Under this formal definition, the familiar objects of linear algebra are recovered as special cases: a scalar is an order-0 tensor (an element of \(\mathbb{F}\)), a vector is an order-1 tensor (an element of \(V\)), and a matrix is an order-2 tensor (an element of \(V \otimes W\)).

The Kronecker product is the coordinate representation of the tensor product: when \(V = \mathbb{R}^m\) and \(W = \mathbb{R}^n\), the tensor product of matrices (viewed as linear maps) corresponds precisely to the Kronecker product of their matrix representations. The tensor product itself is the abstract, coordinate-free operation, while the Kronecker product is what we compute in practice.

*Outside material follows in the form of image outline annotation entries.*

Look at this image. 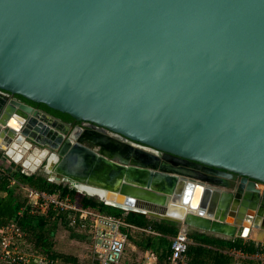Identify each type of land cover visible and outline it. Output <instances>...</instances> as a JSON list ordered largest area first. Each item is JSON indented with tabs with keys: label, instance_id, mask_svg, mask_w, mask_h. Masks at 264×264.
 Wrapping results in <instances>:
<instances>
[{
	"label": "water",
	"instance_id": "1",
	"mask_svg": "<svg viewBox=\"0 0 264 264\" xmlns=\"http://www.w3.org/2000/svg\"><path fill=\"white\" fill-rule=\"evenodd\" d=\"M0 151L108 205L264 241V0H0Z\"/></svg>",
	"mask_w": 264,
	"mask_h": 264
},
{
	"label": "trees",
	"instance_id": "2",
	"mask_svg": "<svg viewBox=\"0 0 264 264\" xmlns=\"http://www.w3.org/2000/svg\"><path fill=\"white\" fill-rule=\"evenodd\" d=\"M15 97L46 110L63 121L76 122L70 115L53 110L45 104L31 102L19 95H15ZM2 156L3 153L0 151V158ZM12 164L15 165L13 162ZM13 175L19 181L37 189L49 193L69 194L73 201L84 208L124 218L128 223L138 228L129 230V242L143 251H150L156 257L157 264H169V257L172 254V239L182 229L180 222L156 218L146 213L127 211L108 205L98 196L79 192L67 182L60 184L51 182L45 175L40 173L28 175L21 168H18ZM10 178V175L0 173V226L11 221H17L20 227L27 232L29 241L37 250L46 254L49 258L59 260L61 264H79L77 256L66 254L59 247L60 244H63V241H69V238L73 236L78 238L77 235H81L68 226V213L51 208L46 215L33 214L26 207V201L21 193L17 191V188L9 186ZM22 209L23 211L20 213ZM147 229L158 233V235L152 234ZM187 234L193 242L189 245L187 251V264H237L234 256L229 253L232 248H238L249 253L264 252V244L253 239L242 237L223 238L214 233L192 227L187 229ZM77 243L87 245L88 241H77ZM240 264L264 263L250 258L242 259Z\"/></svg>",
	"mask_w": 264,
	"mask_h": 264
},
{
	"label": "built area",
	"instance_id": "3",
	"mask_svg": "<svg viewBox=\"0 0 264 264\" xmlns=\"http://www.w3.org/2000/svg\"><path fill=\"white\" fill-rule=\"evenodd\" d=\"M17 169L9 158H0V173L11 176L9 186L17 188L26 201V207L33 214L46 215L51 208L67 212L68 226L79 233H88L91 238V264H121L129 244L128 232L130 229H138L135 225L120 216L84 208L73 201L69 194L49 193L23 183L13 175ZM147 231L152 232L150 229ZM172 240L169 264H187V251L192 244L187 229L182 227ZM229 253L234 256L237 264L242 259L250 258L264 263L262 251L249 253L232 248ZM0 264H60V261L37 250L29 241L27 232L17 221H11L0 226Z\"/></svg>",
	"mask_w": 264,
	"mask_h": 264
},
{
	"label": "rangeland",
	"instance_id": "4",
	"mask_svg": "<svg viewBox=\"0 0 264 264\" xmlns=\"http://www.w3.org/2000/svg\"><path fill=\"white\" fill-rule=\"evenodd\" d=\"M81 235H77L76 237L69 238V241H63V244H60V250L66 254H72L74 256H77L79 258V264H91V255H90V249H91V238L88 235V233L84 232L80 233ZM84 238L82 239V237ZM77 241H88V244L79 245ZM134 250L132 245L130 244L125 252L124 258L121 262V264H129L130 260L134 258L133 256ZM61 264V263H60Z\"/></svg>",
	"mask_w": 264,
	"mask_h": 264
},
{
	"label": "crops",
	"instance_id": "5",
	"mask_svg": "<svg viewBox=\"0 0 264 264\" xmlns=\"http://www.w3.org/2000/svg\"><path fill=\"white\" fill-rule=\"evenodd\" d=\"M152 234L158 235V233H152ZM256 234H257V231L252 230L250 235L248 237H246V239H253L257 242H261L264 244V241H258L256 239ZM216 235L223 237V238L225 237V236L220 235V234H216ZM130 244L131 243L129 242L128 246ZM131 245H132L133 250H134V253H133L134 258H132V260H130L129 264H157L156 257L150 251H143V250L139 249L137 246H135L133 244H131ZM128 246H127V248H128Z\"/></svg>",
	"mask_w": 264,
	"mask_h": 264
},
{
	"label": "flooded vegetation",
	"instance_id": "6",
	"mask_svg": "<svg viewBox=\"0 0 264 264\" xmlns=\"http://www.w3.org/2000/svg\"><path fill=\"white\" fill-rule=\"evenodd\" d=\"M10 97H13V95H10ZM64 122L70 125L72 129L79 125H82L80 122H74V121H64ZM107 134L112 135L110 132L109 133L107 132Z\"/></svg>",
	"mask_w": 264,
	"mask_h": 264
},
{
	"label": "bare ground",
	"instance_id": "7",
	"mask_svg": "<svg viewBox=\"0 0 264 264\" xmlns=\"http://www.w3.org/2000/svg\"><path fill=\"white\" fill-rule=\"evenodd\" d=\"M88 190L92 191V188H87Z\"/></svg>",
	"mask_w": 264,
	"mask_h": 264
}]
</instances>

Insight: Tensors as the Language of Deep Learning

While deep learning frameworks treat tensors primarily as multidimensional arrays, their algebraic power stems from their identity as multilinear maps. In Transformer architectures, the Attention mechanism is fundamentally a series of tensor contractions—specifically, bilinear operations where queries and keys interact to produce attention weights.

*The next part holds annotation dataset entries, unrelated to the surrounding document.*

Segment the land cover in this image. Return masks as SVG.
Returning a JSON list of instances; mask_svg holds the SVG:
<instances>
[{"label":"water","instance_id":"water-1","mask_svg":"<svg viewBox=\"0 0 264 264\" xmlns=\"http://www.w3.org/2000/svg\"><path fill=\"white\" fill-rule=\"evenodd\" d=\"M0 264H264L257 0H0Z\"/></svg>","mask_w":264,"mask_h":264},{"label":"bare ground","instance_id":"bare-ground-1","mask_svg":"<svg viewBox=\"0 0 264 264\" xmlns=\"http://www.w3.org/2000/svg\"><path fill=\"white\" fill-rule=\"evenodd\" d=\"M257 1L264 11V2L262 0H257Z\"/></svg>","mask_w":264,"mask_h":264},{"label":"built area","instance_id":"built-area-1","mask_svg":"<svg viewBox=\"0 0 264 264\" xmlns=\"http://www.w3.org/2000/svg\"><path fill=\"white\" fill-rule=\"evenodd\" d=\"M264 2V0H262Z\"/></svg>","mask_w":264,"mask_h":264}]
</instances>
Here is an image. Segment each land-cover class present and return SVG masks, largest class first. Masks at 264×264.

In the emerging field of Geometric Deep Learning, the mathematical definition of a tensor — how it transforms under coordinate changes — becomes critical. This enables the design of Equivariant Neural Networks, where internal representations (scalars, vectors, and higher-order tensors) transform consistently according to group representations. This ensures the model respects the underlying physical symmetries of the data, such as rotation and reflection invariance in 3D molecular modeling or medical imaging.